Peachland cannabis company 'coerced and intimidated' staff from unionizing: Labour Board

A Peachland cannabis producer has been ordered to re-hire nine staff members after the B.C. Labour Relations Board ruled the layoffs were due to the company's anti-union sentiment and an effort to coerce and intimidate the remaining staff members from unionizing.

Potanicals Green Growers argued the layoffs were necessary as the company was not making any money and was in a dire financial situation.

In the case between United Food and Commercial Worker International Union, Local 1518 and Potanicals Green Growers, the Labour Relations Board is not only critical of the way the firm treated its staff but also scrutinizes its future plans to become financially viable.

According to the B.C. Labour Relations Board decision, Oct. 16, just days before the layoffs took place there had been a union drive at the company and staff members had started the process unionizing.

The nine staff members laid off largely held better-paying positions and included two adult children of the company's CEO. The seven staff that kept their jobs were largely farmworkers, some of whom were temporary foreign workers.
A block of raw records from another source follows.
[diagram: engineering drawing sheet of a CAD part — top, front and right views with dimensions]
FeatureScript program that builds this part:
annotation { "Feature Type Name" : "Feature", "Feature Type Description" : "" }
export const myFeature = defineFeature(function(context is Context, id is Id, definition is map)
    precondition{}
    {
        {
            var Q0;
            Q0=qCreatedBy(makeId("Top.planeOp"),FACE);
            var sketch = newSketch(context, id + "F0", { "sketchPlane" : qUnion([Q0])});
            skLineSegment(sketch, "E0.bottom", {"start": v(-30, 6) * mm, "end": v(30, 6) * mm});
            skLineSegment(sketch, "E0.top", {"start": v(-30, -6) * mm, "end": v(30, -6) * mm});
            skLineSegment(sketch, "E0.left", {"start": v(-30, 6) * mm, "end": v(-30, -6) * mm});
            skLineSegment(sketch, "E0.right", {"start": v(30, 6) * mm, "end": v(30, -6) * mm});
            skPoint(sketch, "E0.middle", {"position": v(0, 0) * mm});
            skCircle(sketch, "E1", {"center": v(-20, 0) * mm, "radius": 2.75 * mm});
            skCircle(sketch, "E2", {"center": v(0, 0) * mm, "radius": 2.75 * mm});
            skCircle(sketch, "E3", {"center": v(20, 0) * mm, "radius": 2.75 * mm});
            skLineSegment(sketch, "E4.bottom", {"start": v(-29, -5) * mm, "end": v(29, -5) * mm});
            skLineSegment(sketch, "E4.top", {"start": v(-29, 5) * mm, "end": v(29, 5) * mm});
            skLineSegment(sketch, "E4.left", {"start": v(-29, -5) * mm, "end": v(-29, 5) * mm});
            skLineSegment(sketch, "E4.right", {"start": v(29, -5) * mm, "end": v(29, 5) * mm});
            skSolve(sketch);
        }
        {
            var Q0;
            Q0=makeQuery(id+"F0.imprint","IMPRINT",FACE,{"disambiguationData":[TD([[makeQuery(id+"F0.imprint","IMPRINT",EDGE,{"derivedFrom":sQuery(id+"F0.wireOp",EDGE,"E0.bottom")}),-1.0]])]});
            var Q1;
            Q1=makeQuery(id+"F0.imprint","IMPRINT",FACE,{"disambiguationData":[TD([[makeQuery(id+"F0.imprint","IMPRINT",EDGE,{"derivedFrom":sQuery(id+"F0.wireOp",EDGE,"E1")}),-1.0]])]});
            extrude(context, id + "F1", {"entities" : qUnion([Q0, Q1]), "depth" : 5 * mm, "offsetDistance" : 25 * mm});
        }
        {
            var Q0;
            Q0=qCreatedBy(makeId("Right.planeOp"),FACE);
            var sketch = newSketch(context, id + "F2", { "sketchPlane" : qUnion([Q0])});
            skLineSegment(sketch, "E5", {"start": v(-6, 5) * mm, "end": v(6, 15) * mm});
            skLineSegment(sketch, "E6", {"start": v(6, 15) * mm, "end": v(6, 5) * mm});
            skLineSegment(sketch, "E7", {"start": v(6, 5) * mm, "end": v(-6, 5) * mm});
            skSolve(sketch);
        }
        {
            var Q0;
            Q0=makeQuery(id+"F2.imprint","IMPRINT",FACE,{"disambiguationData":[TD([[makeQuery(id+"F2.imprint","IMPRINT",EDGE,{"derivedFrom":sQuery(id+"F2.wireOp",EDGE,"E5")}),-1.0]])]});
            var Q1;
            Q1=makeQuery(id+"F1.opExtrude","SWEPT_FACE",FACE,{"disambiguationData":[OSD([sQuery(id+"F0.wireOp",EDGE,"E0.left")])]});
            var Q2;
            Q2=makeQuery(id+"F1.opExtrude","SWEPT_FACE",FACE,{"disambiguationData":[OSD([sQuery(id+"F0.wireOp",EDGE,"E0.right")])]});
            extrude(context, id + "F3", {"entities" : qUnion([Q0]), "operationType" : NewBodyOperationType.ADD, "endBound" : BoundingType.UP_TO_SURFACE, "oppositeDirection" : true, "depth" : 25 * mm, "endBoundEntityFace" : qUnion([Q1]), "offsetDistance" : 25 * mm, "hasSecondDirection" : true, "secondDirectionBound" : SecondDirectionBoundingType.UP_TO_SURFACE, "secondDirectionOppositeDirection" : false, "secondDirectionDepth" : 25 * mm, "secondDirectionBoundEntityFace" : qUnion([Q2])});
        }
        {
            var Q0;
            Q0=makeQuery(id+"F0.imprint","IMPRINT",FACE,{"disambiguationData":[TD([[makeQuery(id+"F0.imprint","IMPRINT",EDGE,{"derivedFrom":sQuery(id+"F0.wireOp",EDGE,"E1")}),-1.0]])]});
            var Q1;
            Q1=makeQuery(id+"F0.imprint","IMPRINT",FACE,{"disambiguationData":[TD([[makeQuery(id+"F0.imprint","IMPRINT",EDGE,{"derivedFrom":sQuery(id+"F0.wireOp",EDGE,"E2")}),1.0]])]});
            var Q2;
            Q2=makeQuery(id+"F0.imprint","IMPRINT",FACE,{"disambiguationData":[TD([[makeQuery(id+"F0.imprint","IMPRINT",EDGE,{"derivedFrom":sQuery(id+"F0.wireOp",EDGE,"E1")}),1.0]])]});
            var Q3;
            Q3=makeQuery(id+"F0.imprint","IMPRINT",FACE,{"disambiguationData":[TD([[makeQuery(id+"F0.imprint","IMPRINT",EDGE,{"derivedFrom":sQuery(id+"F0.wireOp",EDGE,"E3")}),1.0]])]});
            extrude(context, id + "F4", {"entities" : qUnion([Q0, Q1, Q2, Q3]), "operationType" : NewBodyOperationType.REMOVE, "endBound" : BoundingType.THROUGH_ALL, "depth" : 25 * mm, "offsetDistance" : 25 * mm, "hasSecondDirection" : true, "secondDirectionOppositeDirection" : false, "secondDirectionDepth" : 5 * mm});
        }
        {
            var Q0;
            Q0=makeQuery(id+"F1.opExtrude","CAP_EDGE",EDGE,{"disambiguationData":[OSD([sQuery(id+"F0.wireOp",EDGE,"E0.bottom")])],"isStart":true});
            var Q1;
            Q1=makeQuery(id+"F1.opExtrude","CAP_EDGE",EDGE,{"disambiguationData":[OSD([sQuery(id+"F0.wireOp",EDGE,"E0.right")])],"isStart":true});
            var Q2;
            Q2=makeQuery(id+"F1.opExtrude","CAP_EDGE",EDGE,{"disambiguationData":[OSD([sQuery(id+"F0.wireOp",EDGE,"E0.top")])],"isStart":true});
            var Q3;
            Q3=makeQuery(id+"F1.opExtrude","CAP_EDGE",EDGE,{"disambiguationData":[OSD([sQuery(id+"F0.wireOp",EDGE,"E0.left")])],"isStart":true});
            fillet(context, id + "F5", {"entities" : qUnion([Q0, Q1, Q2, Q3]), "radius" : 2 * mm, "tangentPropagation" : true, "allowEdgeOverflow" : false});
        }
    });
The decision says other employees who were not laid off had close connections to the company's management in the Lower Mainland.

In the decision, B.C. Labour Relations Board vice-chair J. Najeeb Hassan dismisses the company's cost-cutting argument saying that the company had not been profitable for a long time but still managed to "limp along" month to month.

"The employer’s consistently poor but apparently manageable financial situation begs the question: why did it suddenly have to layoff the employees immediately following the certification vote?" Hassan wrote. "If the situation was as dire as the employer suggests, one would have expected to see some documentation from senior management or the Board of Directors expressing serious concerns regarding the employer’s financial condition... the employer provided no evidence of that nature."

In the lengthy decision, the Labour Relations Board vice-chair looks through audited financial statements and breaks down large parts of Potanicals Green Growers finances in deliberating whether the company could afford the nine staffers or not.

The company is a subsidiary of publicly-traded company, Benchmark Botanics. The company holds a licence from Health Canada for the cultivation, processing, and sale of cannabis products but has yet to make any money.

The decision says Benchmark has incurred millions of dollars of losses since it was founded, although in the first six months of the year its net loss was $1.65 million, down from $2.71 million in the same period in 2019.

The decision lists the complex finances of the business and on the day of the hearing, the company said it only had $30,000 in cash after paying staff. However, the Labour Relations Board disputes this, citing figures from the company's balance sheet and saying one week before the layoffs, the company had almost $200,000 in liquid assets.

While not all of the Peachland staff were laid off, the Labour Relations Board also questions the logic for getting rid of key players at the production facility, two of whom were a prerequisite in complying with regulations in having a federal cannabis licence.

Potanicals Green Growers gives a detailed business plan on how it proposed to cut costs and its strategies for becoming profitable. However, the Labour Relations Board picked holes in the business plan disputing the company's strategies.

Potanicals Green Growers argued it planned to cut production and sell its existing inventory. But the Board disputes this, arguing the company's old inventory was largely worthless.

The Labour Board is also critical of Potanicals' position that it needs to stop cannabis production to cut costs.

"Stopping cultivation is inconsistent with the fact sales of its craft cannabis products are on a steep rise... it had just recently pitched the Alberta Distribution Board in order to make significant inroads into a lucrative market," the decision says. "It makes no sense to curtail production when demand is increasing."

The Labour Board said that by laying off a significant number of employees based on reasons that "simply did not make sense" the company was sending a "clear message" to existing staff not to become involved in union activities, which amounted to coercion and intimidation. 

"I conclude that the employer’s conduct in laying off the nine employees did not constitute proper cause and was not reasonably necessary for the proper conduct of its business. Rather, it was motivated, at least in part, by the fact that the employees had sought union representation," reads the decision.

Ultimately, the nine staff members were ordered to be reinstated.